* SUPPLIED MATERIAL:
Begin
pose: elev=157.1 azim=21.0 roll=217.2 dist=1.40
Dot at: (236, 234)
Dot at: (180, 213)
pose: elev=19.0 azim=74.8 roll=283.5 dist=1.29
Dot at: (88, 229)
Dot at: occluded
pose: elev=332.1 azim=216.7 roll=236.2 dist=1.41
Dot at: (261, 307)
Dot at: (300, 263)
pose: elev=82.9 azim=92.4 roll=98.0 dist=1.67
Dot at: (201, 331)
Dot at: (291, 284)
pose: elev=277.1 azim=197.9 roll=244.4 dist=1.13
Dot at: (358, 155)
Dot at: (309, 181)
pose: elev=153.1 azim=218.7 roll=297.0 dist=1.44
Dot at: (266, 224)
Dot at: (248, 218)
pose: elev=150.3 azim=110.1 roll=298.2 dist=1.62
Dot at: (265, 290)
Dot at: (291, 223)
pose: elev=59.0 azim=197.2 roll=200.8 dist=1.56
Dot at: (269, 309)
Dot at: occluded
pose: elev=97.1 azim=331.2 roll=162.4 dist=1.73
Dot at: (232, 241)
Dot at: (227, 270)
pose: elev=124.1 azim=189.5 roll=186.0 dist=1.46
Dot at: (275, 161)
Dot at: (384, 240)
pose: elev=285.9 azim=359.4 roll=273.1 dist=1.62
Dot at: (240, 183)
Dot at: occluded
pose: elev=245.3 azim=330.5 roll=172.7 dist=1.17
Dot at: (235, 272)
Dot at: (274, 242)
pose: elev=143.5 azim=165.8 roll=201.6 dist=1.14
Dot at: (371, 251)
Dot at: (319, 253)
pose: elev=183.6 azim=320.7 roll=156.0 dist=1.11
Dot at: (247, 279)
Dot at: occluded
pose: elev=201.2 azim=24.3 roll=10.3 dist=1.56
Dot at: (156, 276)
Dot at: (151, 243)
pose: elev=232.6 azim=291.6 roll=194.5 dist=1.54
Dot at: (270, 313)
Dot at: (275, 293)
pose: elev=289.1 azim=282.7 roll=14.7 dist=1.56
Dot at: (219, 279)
End
Reproduce verbatim the part of the rows that opens with the line containing "pose: elev=97.1 azim=331.2" and closes with the last of the rows above, including both of those lines.

pose: elev=97.1 azim=331.2 roll=162.4 dist=1.73
Dot at: (232, 241)
Dot at: (227, 270)
pose: elev=124.1 azim=189.5 roll=186.0 dist=1.46
Dot at: (275, 161)
Dot at: (384, 240)
pose: elev=285.9 azim=359.4 roll=273.1 dist=1.62
Dot at: (240, 183)
Dot at: occluded
pose: elev=245.3 azim=330.5 roll=172.7 dist=1.17
Dot at: (235, 272)
Dot at: (274, 242)
pose: elev=143.5 azim=165.8 roll=201.6 dist=1.14
Dot at: (371, 251)
Dot at: (319, 253)
pose: elev=183.6 azim=320.7 roll=156.0 dist=1.11
Dot at: (247, 279)
Dot at: occluded
pose: elev=201.2 azim=24.3 roll=10.3 dist=1.56
Dot at: (156, 276)
Dot at: (151, 243)
pose: elev=232.6 azim=291.6 roll=194.5 dist=1.54
Dot at: (270, 313)
Dot at: (275, 293)
pose: elev=289.1 azim=282.7 roll=14.7 dist=1.56
Dot at: (219, 279)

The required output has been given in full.